*What to work on*
Your answer is one number: the count of lines below that hold the word "weight".

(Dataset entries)
[Start of Attachment]
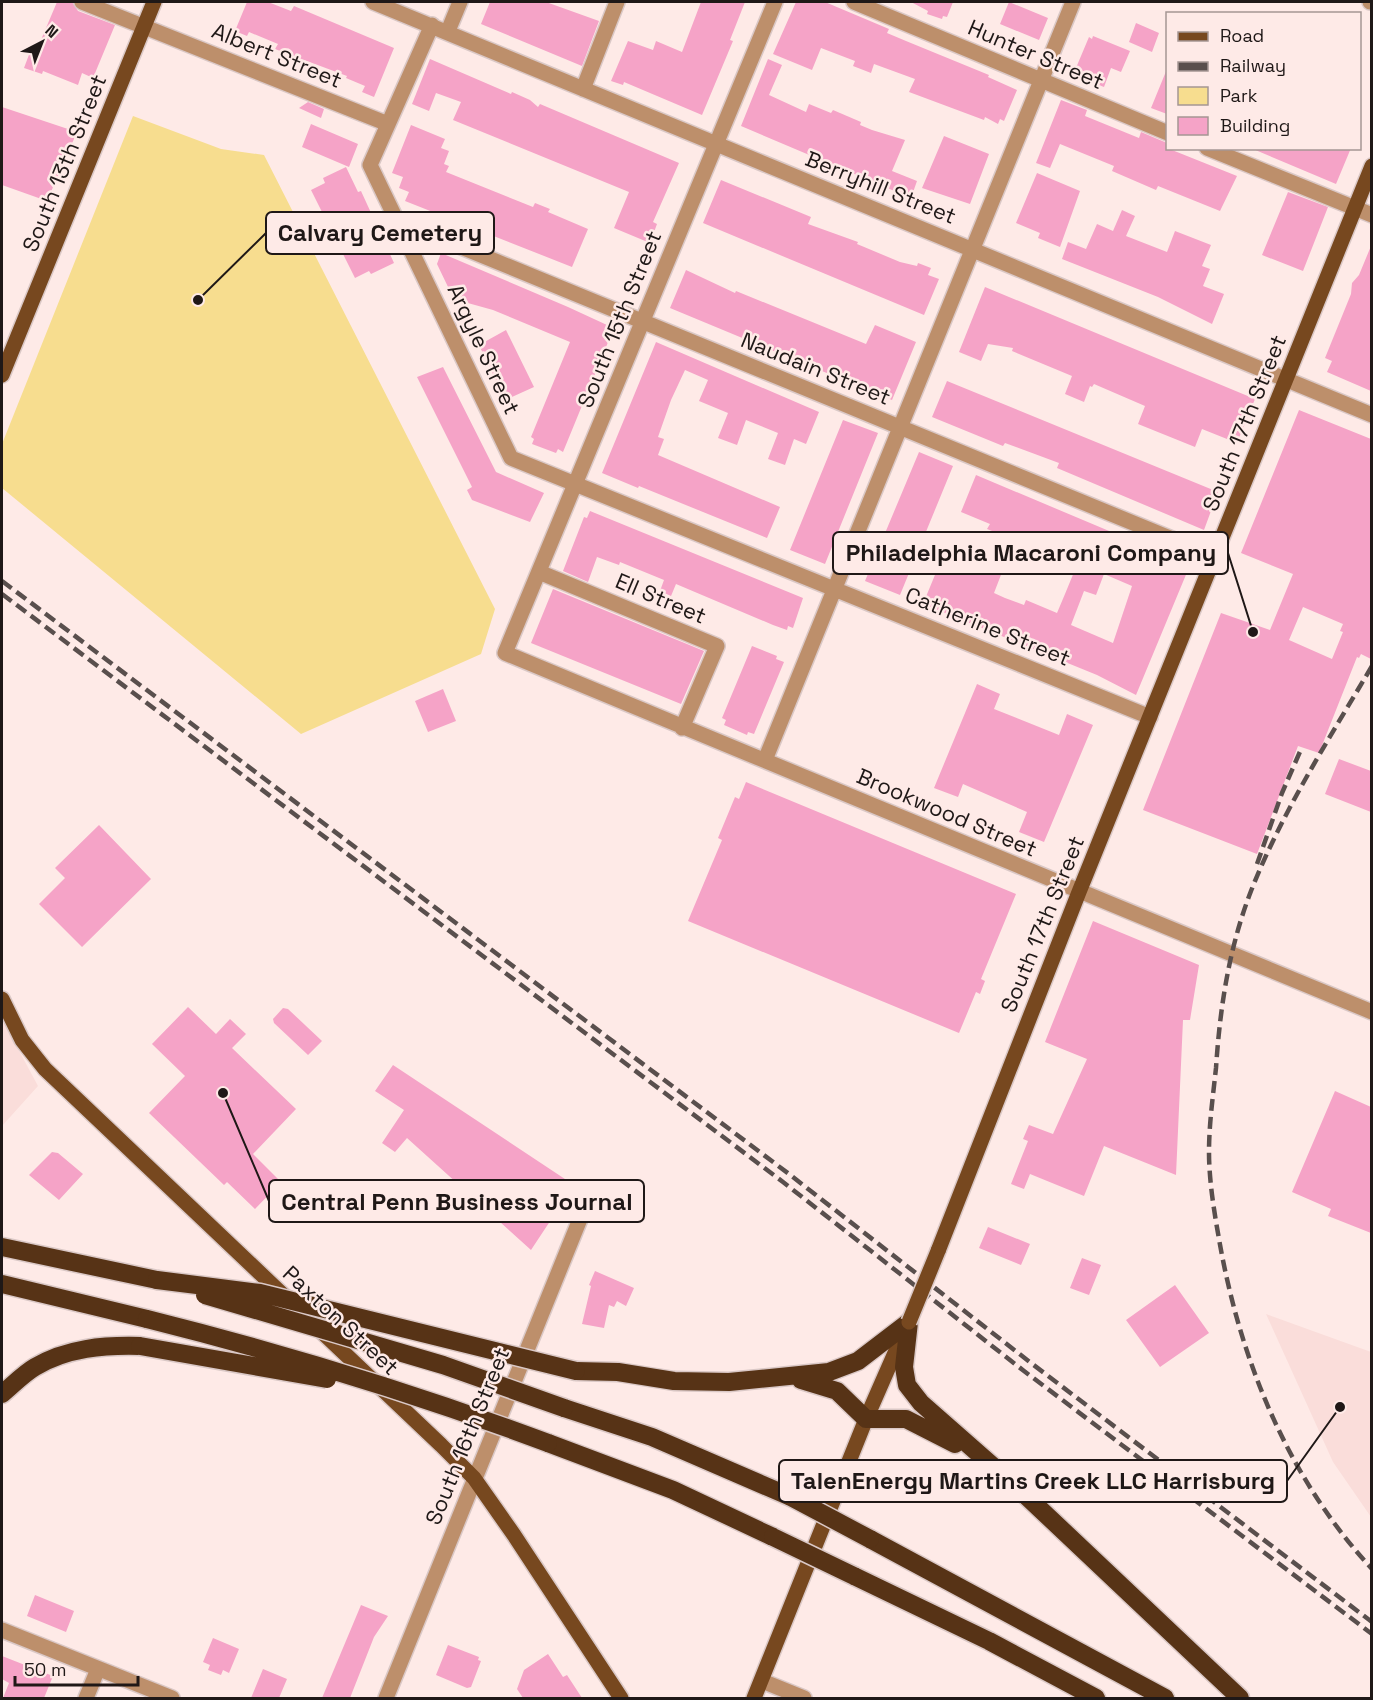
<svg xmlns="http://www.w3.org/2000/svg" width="1373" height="1700" viewBox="0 0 1373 1700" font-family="'Space Grotesk',sans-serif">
<rect width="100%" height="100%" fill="#feeae7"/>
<path fill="#faddda" d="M2,1019L38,1086L2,1126Z
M1266,1314L1371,1352V1517L1333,1462Z"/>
<path fill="#f7dd8f" d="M133,116L221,149L264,155L495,609L481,654L301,734L2,488V444Z"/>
<path fill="#f5a3c7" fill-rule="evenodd" d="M57,2H72L78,11L115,25L93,78L82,73L78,85L43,71L42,74L24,68L30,52L35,54Z
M247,2H268L291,11L294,6L394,48L374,97L362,92L365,86L346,78L347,76L275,49L278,44L249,32L247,36L235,31Z
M490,2H546L599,21L582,66L481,24Z
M701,2H745L730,40L733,41L702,115L624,82L623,85L611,81L628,41L653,50L656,41L682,52Z
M796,2H825L889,29L887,33L906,41L989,75L988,77L1017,90L1004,121L1000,119L998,124L985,117L984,120L909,92L915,79L874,64L871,73L853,66L855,61L821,48L812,70L773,54Z
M911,2H953L947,17L943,16L942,19L927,14L928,11Z
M1009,2L1048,18L1039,40L1000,24Z
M1136,23L1159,33L1152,52L1129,42Z
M1093,36L1130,51L1121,72L1111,68L1104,87L1073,75L1089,37L1092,39Z
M430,59L511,94L512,92L530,100L538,107L540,104L679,163L653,222L657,224L650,243L614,228L629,192L453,120L461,102L436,93L429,111L412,104Z
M768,59L782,65L769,95L806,112L809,104L831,113L833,110L861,122L860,125L872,130L905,140L892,171L917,181L911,198L741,126Z
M1167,69V114L1151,108Z
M1061,100L1087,110L1085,116L1139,138L1141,132L1167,143V148L1237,176L1220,211L1158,186L1156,190L1112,171L1114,166L1060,144L1050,168L1036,163Z
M308,102L324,109L321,118L299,108Z
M2,107L77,132L47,201L2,185Z
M311,124L358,144L349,167L302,147Z
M411,125L445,139L441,148L449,151L444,164L449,166L446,172L533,207L535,203L550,209L548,212L588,229L572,267L405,201L409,192L399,188L403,177L392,173Z
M944,136L989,154L970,204L922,188Z
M1351,148L1336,184L1253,149V148Z
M346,167L358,192L361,191L394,263L371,274L369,271L355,278L311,190L325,183L323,178Z
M1037,173L1080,191L1060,247L1038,238L1040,233L1016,223Z
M721,180L811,217L808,224L858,242L857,244L900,262L917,266L918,263L931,268L928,275L939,279L924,315L703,223Z
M1288,192L1328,207L1303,271L1262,255Z
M1122,210L1135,216L1126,236L1167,252L1175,231L1211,245L1202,266L1210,269L1203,286L1224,294L1212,324L1158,297L1062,259L1068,242L1086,249L1097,224L1113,231Z
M1371,246V391L1327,372L1332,361L1325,358L1351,294L1352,283L1359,275Z
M441,253L568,307L607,325L606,328L613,330L563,452L558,449L556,453L532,444L534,439L531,437L570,342L493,310L457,300L459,296L449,289L437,264Z
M686,270L735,293L736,291L866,344L875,325L916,342L892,400L670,308Z
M985,287L1255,399L1237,443L1202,429L1195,447L1138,424L1145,406L1094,384L1092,387L1090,386L1084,402L1065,394L1072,376L1012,351L1013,348L988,344L981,361L959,352Z
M506,330L534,387L505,400L479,345Z
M656,342L819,412L806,444L794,439L785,465L768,459L778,433L746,420L737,445L718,438L728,413L699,401L708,380L685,370L671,400L658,437L664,439L658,455L780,507L767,538L639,486L638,488L602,473Z
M443,367L496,472L544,493L530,522L472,500L467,490L472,487L417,377Z
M947,381L1218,492L1204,530L1057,468L1059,463L1005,443L1003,446L932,417Z
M1299,410L1371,439V659L1361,654L1359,658L1357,657L1319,753L1298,746L1257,854L1143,810L1221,613L1270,630L1293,574L1241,553ZM1303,607L1343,624L1340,631L1343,632L1332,659L1289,640Z
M843,420L878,433L825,564L790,550Z
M919,452L953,466L900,595L865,581Z
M976,475L1190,565L1136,695L1097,675L923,604L937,570L948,574L958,549L1004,567L994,593L1005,598L1024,605L1026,600L1057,613L1065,594L1079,560L1055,551L1053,555L987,529L990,524L961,512ZM1104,574L1132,586L1113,643L1071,625L1084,591L1096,595Z
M590,511L803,598L793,628L788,626L787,630L773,625L676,584L671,596L660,591L664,580L620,562L619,565L597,557L588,582L563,571L584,517L587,518Z
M553,589L704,651L681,704L531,643Z
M752,646L777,656L776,659L784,662L754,734L748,732L747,735L724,725L726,720L722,718Z
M977,684L1000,694L994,709L1059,735L1067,714L1093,725L1044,842L1019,832L1027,812L963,784L958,797L934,788Z
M443,689L456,721L428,732L415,701Z
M1339,759L1371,771V812L1325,794Z
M746,782L1016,894L981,979L985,981L980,994L976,992L959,1033L688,921L722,840L718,838L735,797L739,799Z
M99,825L151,879L82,947L39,904L65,878L55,868Z
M1093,921L1199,965L1190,1020H1183L1176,1175L1104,1146L1084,1196L1030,1174L1024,1189L1011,1184L1028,1141L1023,1139L1029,1125L1053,1134L1087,1059L1045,1042Z
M188,1007L216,1034L230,1019L246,1034L232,1048L296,1109L253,1154L281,1182L255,1209L227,1182L224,1185L149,1113L185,1076L152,1044Z
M283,1008L288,1009L322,1041L308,1055L274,1023L273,1019Z
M393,1065L574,1185L531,1250L407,1138L395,1152L382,1143L404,1110L375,1091Z
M1335,1091L1371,1107V1233L1328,1216L1331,1209L1292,1192Z
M52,1152L58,1153L83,1174L59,1200L29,1175Z
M988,1227L1030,1244L1021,1265L979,1248Z
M1082,1258L1101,1265L1089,1295L1070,1288Z
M595,1271L634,1288L626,1306L617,1301L614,1307L609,1305L604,1328L582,1324L591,1286L589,1285Z
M1175,1285L1209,1333L1160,1367L1126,1320Z
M35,1595L74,1611L66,1632L27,1616Z
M361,1605L388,1616L374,1637L350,1698H322Z
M213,1638L239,1649L229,1673L223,1670L221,1675L208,1670L210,1665L203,1662Z
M448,1645L479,1657L478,1660L481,1661L471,1687L467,1688L436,1675Z
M548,1654L563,1677L567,1675L582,1698H523L517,1689L524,1670Z
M2,1656L53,1676L44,1698H3L9,1683L2,1679Z
M263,1669L287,1679L279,1698H251Z"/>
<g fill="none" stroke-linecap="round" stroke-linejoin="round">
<g stroke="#dac8c6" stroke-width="18">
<path id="minor" d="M82,2L388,124
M373,2L1372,415
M775,2L505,653L1372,1012
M854,2L1168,133
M1370,2H1372
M432,25L370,165L511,458L1150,717
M448,31L460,2
M583,89L617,2
M1207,148L1372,215
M398,221L1216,557
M539,572L717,646L682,728
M765,760L1073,2
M2,1630L172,1698
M762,1681L804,1698
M86,1698L98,1669
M386,1698L591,1192"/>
</g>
<g stroke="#dac8c6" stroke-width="18">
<path id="major" d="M2,375L154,2
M2,999L22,1040L45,1069L441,1445L474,1478L514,1535L621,1698
M938,1251L1079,892L1372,166
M754,1698L866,1419L905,1330"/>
</g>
<g stroke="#dac8c6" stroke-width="21">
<path id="highway" d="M2,1247L157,1280
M2,1284L147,1319
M909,1322L904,1367L907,1385L921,1403L1021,1491L1240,1698
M576,1371L618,1372L674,1381L729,1382L829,1372L858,1361L909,1322
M801,1380L837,1391L866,1419H906L955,1444
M2,1394C12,1386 23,1374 35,1367C67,1348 104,1345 140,1346
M564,1408L652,1437L791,1497
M548,1443L673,1490L773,1537
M870,1539L1165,1698
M854,1576L989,1641L1096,1698"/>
</g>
<use href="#minor" stroke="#bd8f6b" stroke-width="15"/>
<use href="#major" stroke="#77481f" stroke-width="15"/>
<use href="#highway" stroke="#573316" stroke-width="18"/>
<path stroke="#594f4d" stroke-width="4.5" stroke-dasharray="12 6" stroke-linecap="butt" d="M2,581L789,1174L1031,1363L1372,1622
M2,594L783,1182L1024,1371L1372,1634
M1372,666C1329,739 1282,812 1251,891C1229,948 1220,1007 1216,1068C1213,1096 1209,1124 1209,1152C1209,1180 1214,1211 1219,1239C1240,1360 1288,1478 1372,1569
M1257,864L1282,793L1302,747"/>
<g stroke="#dac8c6" stroke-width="18" stroke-linecap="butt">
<path id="major-bridge" d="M909,1322L938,1251"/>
</g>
<g stroke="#dac8c6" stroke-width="21" stroke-linecap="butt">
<path id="highway-bridge" d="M157,1280L260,1293L576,1371
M205,1295L443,1365L564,1408
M147,1319C283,1353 417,1394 548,1443
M140,1346L327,1379
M791,1497L870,1539
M773,1537L854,1576"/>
</g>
<use href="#major-bridge" stroke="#77481f" stroke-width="15"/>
<use href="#highway-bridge" stroke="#573316" stroke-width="18"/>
</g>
<g text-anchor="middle" stroke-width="5" stroke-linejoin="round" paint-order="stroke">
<g font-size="22" fill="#1f1817" stroke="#feeae7">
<text transform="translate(1036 54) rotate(23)" y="8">Hunter Street</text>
<text transform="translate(277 55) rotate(22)" y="8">Albert Street</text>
<text transform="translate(64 163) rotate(-68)" y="8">South 13th Street</text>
<text transform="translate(881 187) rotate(22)" y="8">Berryhill Street</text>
<text transform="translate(619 319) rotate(-68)" y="8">South 15th Street</text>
<text transform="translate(484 349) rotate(65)" y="8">Argyle Street</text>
<text transform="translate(816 368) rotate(22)" y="8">Naudain Street</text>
<text transform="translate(1244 423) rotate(-68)" y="8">South 17th Street</text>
<text transform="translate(661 598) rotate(23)" y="8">Ell Street</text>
<text transform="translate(988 626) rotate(22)" y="8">Catherine Street</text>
<text transform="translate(947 812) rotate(23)" y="8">Brookwood Street</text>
<text transform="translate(1042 924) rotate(-68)" y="8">South 17th Street</text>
<text transform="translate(341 1320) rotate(43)" y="8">Paxton Street</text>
<text transform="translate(467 1436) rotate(-68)" y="8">South 16th Street</text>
</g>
</g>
<path fill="none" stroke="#1f1817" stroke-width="2" d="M198 300L266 233M1253 632L1228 553M223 1093L269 1201M1340 1407L1287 1481"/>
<g fill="#1f1817" stroke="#feeae7" stroke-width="2">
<circle cx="198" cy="300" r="6"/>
<circle cx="1253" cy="632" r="6"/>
<circle cx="223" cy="1093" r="6"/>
<circle cx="1340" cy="1407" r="6"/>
</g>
<g fill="#feeae7" stroke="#1f1817" stroke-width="2">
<rect x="266" y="212" width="228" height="42" rx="6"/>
<rect x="833" y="532" width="395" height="42" rx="6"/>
<rect x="269" y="1180" width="375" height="42" rx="6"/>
<rect x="779" y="1460" width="508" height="42" rx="6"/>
</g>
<g font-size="24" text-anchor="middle" font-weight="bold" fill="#1f1817">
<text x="380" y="241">Calvary Cemetery</text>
<text x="1031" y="561">Philadelphia Macaroni Company</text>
<text x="457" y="1210">Central Penn Business Journal</text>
<text x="1033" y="1489">TalenEnergy Martins Creek LLC Harrisburg</text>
</g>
<rect width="1373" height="1700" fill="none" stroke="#1f1817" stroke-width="6"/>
<rect x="1166" y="12" width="195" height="138" fill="#feeae7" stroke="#a59694" stroke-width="1.5"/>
<rect x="1178" y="32" width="30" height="9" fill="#77481f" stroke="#a59694" stroke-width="1.5"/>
<text x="1220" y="42" font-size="18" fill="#1f1817">Road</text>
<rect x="1178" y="62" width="30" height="9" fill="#594f4d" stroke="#a59694" stroke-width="1.5"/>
<text x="1220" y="72" font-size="18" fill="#1f1817">Railway</text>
<rect x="1178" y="87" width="30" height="18" fill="#f7dd8f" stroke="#a59694" stroke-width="1.5"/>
<text x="1220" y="102" font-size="18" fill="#1f1817">Park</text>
<rect x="1178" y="117" width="30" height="18" fill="#f5a3c7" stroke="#a59694" stroke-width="1.5"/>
<text x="1220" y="132" font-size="18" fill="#1f1817">Building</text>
<g transform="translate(42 42) rotate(42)" stroke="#feeae7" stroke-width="4.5" paint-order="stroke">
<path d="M0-4.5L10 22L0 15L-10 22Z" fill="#1f1817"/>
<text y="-9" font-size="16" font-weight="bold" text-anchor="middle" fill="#1f1817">N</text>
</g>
<path d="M15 1676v9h123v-9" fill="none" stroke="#1f1817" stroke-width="3"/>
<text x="24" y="1676" font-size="18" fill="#1f1817" stroke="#feeae7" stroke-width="4.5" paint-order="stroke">50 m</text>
</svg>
[End of Attachment]
*Exercise output*
2